| Exercise instructions |
Among the records that follow, set down only the lines from the one containing "Varaussivustoilta saamamme hinnat" to the one containing "फार विकसित भारत कार्यक्रम", both included, exactly.

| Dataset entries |
########################################

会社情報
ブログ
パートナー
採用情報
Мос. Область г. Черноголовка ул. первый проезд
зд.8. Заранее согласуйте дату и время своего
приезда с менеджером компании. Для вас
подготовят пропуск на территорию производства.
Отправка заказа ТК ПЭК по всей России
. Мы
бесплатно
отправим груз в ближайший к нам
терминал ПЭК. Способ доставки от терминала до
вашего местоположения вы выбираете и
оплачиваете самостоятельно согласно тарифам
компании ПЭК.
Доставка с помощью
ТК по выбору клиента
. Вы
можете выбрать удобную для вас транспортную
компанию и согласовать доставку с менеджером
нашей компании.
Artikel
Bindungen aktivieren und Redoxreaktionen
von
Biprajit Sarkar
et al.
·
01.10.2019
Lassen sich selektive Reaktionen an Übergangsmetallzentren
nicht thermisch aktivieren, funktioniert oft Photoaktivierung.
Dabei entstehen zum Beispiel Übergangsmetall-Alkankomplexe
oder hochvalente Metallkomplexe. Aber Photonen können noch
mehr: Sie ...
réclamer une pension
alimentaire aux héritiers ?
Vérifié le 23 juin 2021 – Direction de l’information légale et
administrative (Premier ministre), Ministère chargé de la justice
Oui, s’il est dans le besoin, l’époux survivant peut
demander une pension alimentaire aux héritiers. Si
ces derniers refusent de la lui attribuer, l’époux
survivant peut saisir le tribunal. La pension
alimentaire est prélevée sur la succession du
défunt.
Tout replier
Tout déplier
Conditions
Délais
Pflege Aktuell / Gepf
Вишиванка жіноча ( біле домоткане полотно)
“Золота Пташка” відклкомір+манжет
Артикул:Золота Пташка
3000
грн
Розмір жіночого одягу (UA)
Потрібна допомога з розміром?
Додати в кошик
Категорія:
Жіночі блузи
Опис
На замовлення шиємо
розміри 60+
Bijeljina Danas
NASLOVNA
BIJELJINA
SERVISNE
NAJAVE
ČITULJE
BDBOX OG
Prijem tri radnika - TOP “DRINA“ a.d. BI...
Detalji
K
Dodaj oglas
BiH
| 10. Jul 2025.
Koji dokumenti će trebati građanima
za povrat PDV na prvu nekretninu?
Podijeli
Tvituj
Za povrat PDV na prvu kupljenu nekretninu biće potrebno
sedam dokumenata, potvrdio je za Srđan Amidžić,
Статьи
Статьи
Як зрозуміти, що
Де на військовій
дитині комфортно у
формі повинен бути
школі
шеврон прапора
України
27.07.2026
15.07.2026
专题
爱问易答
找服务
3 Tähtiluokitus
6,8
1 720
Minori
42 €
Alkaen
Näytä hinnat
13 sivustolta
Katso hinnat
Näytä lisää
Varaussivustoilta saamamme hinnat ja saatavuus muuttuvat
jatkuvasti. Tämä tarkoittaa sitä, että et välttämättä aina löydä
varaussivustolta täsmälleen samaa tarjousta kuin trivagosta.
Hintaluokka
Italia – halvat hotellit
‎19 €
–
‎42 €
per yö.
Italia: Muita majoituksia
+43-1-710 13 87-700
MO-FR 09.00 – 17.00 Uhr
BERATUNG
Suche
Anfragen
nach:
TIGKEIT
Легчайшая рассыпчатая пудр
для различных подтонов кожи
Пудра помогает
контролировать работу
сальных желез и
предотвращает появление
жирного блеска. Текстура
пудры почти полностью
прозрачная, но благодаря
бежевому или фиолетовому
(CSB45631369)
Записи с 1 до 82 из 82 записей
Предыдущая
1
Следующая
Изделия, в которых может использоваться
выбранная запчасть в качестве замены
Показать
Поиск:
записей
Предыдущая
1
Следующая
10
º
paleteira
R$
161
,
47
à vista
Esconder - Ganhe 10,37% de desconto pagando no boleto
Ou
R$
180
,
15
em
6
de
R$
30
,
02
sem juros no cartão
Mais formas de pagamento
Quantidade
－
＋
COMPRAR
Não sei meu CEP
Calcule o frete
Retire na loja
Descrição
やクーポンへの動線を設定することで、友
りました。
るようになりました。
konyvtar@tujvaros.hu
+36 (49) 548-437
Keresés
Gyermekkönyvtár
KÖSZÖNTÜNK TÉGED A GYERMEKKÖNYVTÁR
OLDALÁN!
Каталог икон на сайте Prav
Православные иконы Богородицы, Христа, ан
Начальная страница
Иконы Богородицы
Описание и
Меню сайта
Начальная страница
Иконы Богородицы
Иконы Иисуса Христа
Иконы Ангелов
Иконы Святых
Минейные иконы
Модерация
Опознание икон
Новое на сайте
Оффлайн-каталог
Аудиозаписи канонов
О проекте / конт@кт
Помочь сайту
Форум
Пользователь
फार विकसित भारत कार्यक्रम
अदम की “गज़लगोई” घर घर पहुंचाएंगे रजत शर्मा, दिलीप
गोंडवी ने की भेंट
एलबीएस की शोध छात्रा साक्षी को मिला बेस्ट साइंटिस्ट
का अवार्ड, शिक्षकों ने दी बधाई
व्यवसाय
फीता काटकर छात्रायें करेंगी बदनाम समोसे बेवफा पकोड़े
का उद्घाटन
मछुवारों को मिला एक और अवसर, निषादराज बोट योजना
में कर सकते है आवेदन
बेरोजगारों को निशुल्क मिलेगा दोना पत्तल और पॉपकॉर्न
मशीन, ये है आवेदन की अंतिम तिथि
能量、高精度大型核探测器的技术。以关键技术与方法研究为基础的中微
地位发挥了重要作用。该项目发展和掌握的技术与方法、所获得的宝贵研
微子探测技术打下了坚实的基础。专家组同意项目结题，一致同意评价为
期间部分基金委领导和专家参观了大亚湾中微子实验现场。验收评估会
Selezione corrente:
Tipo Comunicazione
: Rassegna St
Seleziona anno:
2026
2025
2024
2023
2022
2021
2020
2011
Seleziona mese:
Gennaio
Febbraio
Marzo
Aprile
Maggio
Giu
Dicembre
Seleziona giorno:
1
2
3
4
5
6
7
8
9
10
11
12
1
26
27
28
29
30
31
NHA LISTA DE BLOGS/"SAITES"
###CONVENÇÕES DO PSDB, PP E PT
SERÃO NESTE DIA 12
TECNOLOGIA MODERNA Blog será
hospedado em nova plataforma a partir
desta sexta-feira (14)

########################################

| Exercise answer |
Varaussivustoilta saamamme hinnat ja saatavuus muuttuvat
jatkuvasti. Tämä tarkoittaa sitä, että et välttämättä aina löydä
varaussivustolta täsmälleen samaa tarjousta kuin trivagosta.
Hintaluokka
Italia – halvat hotellit
‎19 €
–
‎42 €
per yö.
Italia: Muita majoituksia
+43-1-710 13 87-700
MO-FR 09.00 – 17.00 Uhr
BERATUNG
Suche
Anfragen
nach:
TIGKEIT
Легчайшая рассыпчатая пудр
для различных подтонов кожи
Пудра помогает
контролировать работу
сальных желез и
предотвращает появление
жирного блеска. Текстура
пудры почти полностью
прозрачная, но благодаря
бежевому или фиолетовому
(CSB45631369)
Записи с 1 до 82 из 82 записей
Предыдущая
1
Следующая
Изделия, в которых может использоваться
выбранная запчасть в качестве замены
Показать
Поиск:
записей
Предыдущая
1
Следующая
10
º
paleteira
R$
161
,
47
à vista
Esconder - Ganhe 10,37% de desconto pagando no boleto
Ou
R$
180
,
15
em
6
de
R$
30
,
02
sem juros no cartão
Mais formas de pagamento
Quantidade
－
＋
COMPRAR
Não sei meu CEP
Calcule o frete
Retire na loja
Descrição
やクーポンへの動線を設定することで、友
りました。
るようになりました。
konyvtar@tujvaros.hu
+36 (49) 548-437
Keresés
Gyermekkönyvtár
KÖSZÖNTÜNK TÉGED A GYERMEKKÖNYVTÁR
OLDALÁN!
Каталог икон на сайте Prav
Православные иконы Богородицы, Христа, ан
Начальная страница
Иконы Богородицы
Описание и
Меню сайта
Начальная страница
Иконы Богородицы
Иконы Иисуса Христа
Иконы Ангелов
Иконы Святых
Минейные иконы
Модерация
Опознание икон
Новое на сайте
Оффлайн-каталог
Аудиозаписи канонов
О проекте / конт@кт
Помочь сайту
Форум
Пользователь
फार विकसित भारत कार्यक्रम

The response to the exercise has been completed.